第205話:戦場へ再び
「…はい。“高い卓”で打ちたいと…分かりました。ちょっと待って下さい」
一旦和弥はスマートフォンを顔から離す。
「見せ金は300万だぞ? ああるのか?」
一番打ちたがってた由香だけが、唯一を横に振る。
「……ったく」
そして和弥は再び秀夫に連絡をする。
「一名無いそうです……。はい、分かりました」
スマホを切った和弥は、3人を見ていった。
「だったら隅っこの卓で、バレないようにやってくれってさ。あとレートは聞こえないように、だとさ」
「んじゃ、1,000点1,000円でどう? ウマは1-3で」
「乗った!」
「じゃあ、私も」
「決まりね」
3人は早速奥の卓に移動する。
「あ、あの……」
小百合が恐る恐る和弥に声をかける。
「……いいよさゆ…委員長。残りは俺が入る」
(とはいうものの、今日は持ち金5万しかねぇ…。箱で6万。ほぼ金無しと一緒だな)
しかし小百合の母親の件もある。
勿論出しゃばるな、と言われるかも知れない。しかし久々にピリピリするような高レートで打てる、そんな予感があったのだ。
その為にもこのメンツでの予行演習も悪くない。
「んじゃ、始めるか」
東1局。ドラは發。綾乃の起家。
和弥の対面には由香。上家には綾乃、下家には恵。
9巡目。
(三色狙いでも發暗刻でも、どっちにしろハネ満か…九筒はもう一枚しかない。ならば4枚見えてないこっちで…)
發に手をかける和弥。
「リーチ」
ドラを切っての和弥のリーチだったが…
「ロン。6,400」
捨て牌から予想だにしなかった由香の和了りである。捨て牌が全く七対子に見えなかった。

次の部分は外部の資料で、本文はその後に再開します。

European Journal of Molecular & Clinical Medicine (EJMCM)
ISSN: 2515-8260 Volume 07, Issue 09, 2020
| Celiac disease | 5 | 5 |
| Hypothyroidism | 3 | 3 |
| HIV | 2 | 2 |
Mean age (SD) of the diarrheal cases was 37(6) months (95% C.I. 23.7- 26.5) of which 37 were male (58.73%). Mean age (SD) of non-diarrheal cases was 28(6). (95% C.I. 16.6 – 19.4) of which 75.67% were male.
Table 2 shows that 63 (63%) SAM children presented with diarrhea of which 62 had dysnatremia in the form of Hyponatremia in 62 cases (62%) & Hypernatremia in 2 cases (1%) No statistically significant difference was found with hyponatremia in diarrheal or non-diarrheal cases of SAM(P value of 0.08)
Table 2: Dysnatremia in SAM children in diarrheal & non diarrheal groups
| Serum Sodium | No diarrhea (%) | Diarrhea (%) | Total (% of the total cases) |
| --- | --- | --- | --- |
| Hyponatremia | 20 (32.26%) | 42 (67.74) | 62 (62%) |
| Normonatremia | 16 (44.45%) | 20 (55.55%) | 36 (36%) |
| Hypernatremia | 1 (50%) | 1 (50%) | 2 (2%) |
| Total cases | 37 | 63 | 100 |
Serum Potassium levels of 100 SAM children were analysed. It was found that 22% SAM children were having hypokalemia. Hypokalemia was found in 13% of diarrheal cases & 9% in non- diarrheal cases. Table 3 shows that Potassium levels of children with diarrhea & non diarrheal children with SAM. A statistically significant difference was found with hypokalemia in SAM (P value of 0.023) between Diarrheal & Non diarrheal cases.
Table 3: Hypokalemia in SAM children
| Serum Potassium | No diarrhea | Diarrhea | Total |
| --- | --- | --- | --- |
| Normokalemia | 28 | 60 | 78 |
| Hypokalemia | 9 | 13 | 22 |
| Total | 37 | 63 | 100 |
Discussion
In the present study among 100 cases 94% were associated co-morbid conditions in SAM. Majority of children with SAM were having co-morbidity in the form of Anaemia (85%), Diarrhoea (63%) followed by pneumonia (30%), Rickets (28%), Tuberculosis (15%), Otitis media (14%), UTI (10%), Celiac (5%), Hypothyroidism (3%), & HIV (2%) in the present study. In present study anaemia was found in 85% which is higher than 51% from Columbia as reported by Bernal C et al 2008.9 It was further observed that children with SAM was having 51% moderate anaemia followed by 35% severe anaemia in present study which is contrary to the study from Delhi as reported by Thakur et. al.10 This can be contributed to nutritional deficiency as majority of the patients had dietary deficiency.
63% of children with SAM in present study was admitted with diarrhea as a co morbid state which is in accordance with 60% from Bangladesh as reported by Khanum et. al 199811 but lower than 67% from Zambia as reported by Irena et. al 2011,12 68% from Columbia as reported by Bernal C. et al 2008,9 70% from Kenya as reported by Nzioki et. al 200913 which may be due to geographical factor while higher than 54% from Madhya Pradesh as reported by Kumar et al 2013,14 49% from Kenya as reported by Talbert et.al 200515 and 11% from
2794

「全帯公っぽかったんでね。發は一枚も見えてないし、怖くて切れなかったよ」
(チ…。八筒固めてやがった)
点棒を渡しながら和弥は言う。
「部室では苦労しただろ。北条みたいなのを相手に、『常に大物狙いの初心者くさい打ち手』演じてたの」
「あっはっは」
いきなり笑い出す由香。
「やっぱり和弥クンにはバレてたか。あの子、プライド高いから。こっちが下でに出てないとヘソ曲げるし」
やはり、大会の時に感じた違和感は正しかった。
後ろで見ていた小百合も、今まで見た事のない由香の表情に思わずゾッとする。
「ねえ、和弥クン。サシウマいかない?」
「……いくらだ?」
「これでどう? 5回戦で」
由香はカバンから封筒を取り出した。厚みからして100万だろうか。
「悪いが、今日俺は金持ってきてないぜ?」
「後払いでいいよ。サシウマ受けてくれるかが重要だから」
「大した自信だな。受けて立つぜ」
いよいよ東2局。和弥の親である。